As his answers to all their inquiries were equally curt and stiff, it was impossible to start a conversation. He himself in the first few minutes did not understand why he had come. It was extremely disturbing to him that the other men in the bar-room recognised the group as the survivors of the Roland. Stoss by himself, the man without arms, the well-known marksman, would have been conspicuous.

Stoss could drink holding a glass between his teeth; but he was not touching liquor to-day. Nevertheless, he was in a treating mood, a circumstance by which Captain Butor, Wendler, Fleischmann and the sailors profited to toast one another freely. Nor did Doctor Wilhelm require much urging.

In an undertone he informed Frederick that The Staats-Zeitung in its issue of the morning before had opened a collection for Fleischmann, and a sum had already come in such as the poor fellow in his whole life had probably never before seen. At last Frederick laughed, and heartily.
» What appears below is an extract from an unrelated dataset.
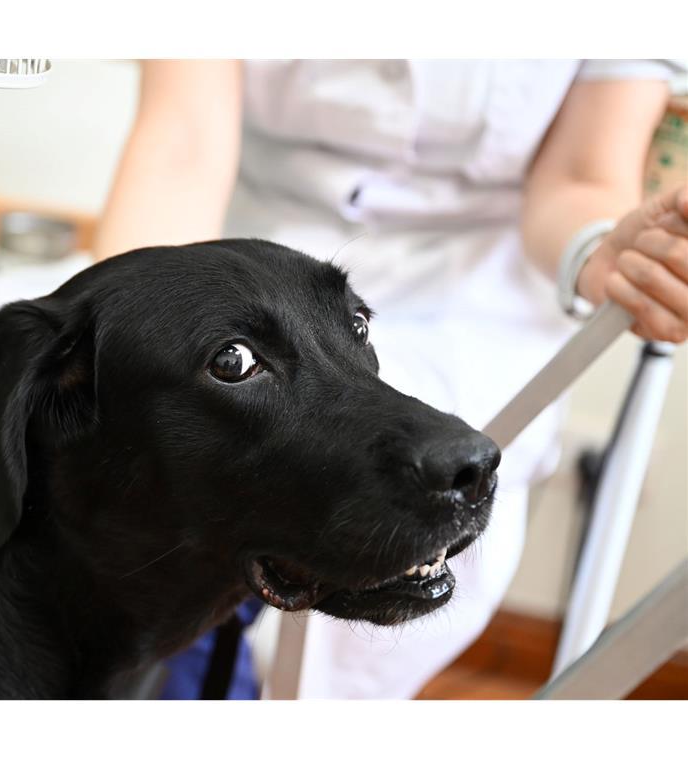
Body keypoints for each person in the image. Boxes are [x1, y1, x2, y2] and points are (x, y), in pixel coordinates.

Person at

He understood why Fleischmann was drinking heavily, with so determined a manner, and why he was puffing himself like a turkey.

"What do you think of that stuff, Doctor von Kammacher?" he asked, pointing to the paintings and snorting disdainfully. "To call such stuff art! Millions and millions are spent on getting those things over from France. They palm the trash off on the Americans. I'll wager that if one of us Germans in Munich, Dresden, or Berlin were to do no better than that, or that"—he pointed at random to several pictures—"we'd put him in the A B C class."